Our robust portfolio continues to support a broad range of research on women’s health from the pathophysiology of heart disease, specifically in women, to prevention, treatment, utilization of evidence-based practices, and outcomes research. For example, a recent study by NHLBI-funded investigator Dr. Viola Vaccarino found that, when exposed to an emotional stressor in a laboratory setting, women age 50 or younger showed approximately twice the levels of myocardial ischemia (i.e., insufficient blood flow to the heart muscle) compared to men of the same age with similar characteristics. Research such as this can inform the development of targeted interventions to identify women at risk earlier in the disease process and prevent disease progression. And three current initiatives are using the wealth of clinical and biomarker data collected by the Women’s Health Initiative and combining it with new so-called “omics” technologies in the hopes of gleaning new insights into the role that genomics, metabolomics (i.e., metabolite signatures), and chromosome biology may play in the risk for or development of coronary heart disease.

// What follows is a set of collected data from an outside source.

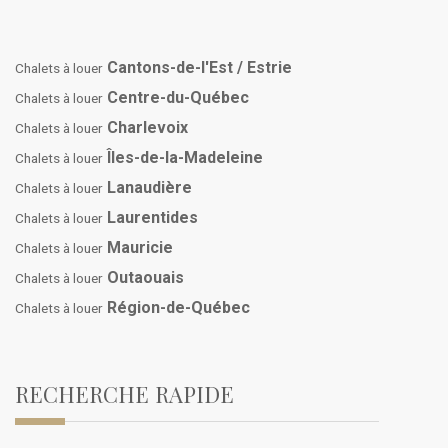
Cantons-de-l'Est / Estrie
Chalets à louer
Centre-du-Québec
Chalets à louer
Charlevoix
Chalets à louer
Îles-de-la-Madeleine
Chalets à louer
Lanaudière
Chalets à louer
Laurentides
Chalets à louer
Mauricie
Chalets à louer
Outaouais
Chalets à louer
Région-de-Québec
Chalets à louer
RECHERCHE RAPIDE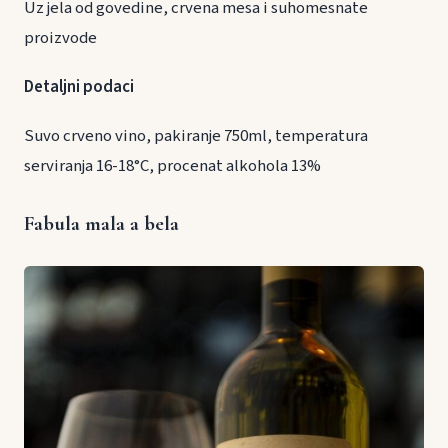
Uz jela od govedine, crvena mesa i suhomesnate
proizvode
Detaljni podaci
Suvo crveno vino, pakiranje 750ml, temperatura
serviranja 16-18°C, procenat alkohola 13%
Fabula mala a bela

As we recognize the 70th birthday of Dr. Healy and her contributions to the field of research on women’s health, we use the occasion to commemorate NHLBI’s history and dedication to this issue – as well as the work of the larger research community – but we recognize that our work isn’t finished. There is still more that must be done to better understand, prevent, and treat women’s health issues. Our hope is that the entire research community – from researchers to industry, from patient advocacy groups to the patients who choose to participate in research – will continue to work together to ensure women are sufficiently represented so that Dr. Healy’s legacy can continue but more importantly, that women might fully realize the same benefits of biomedical research.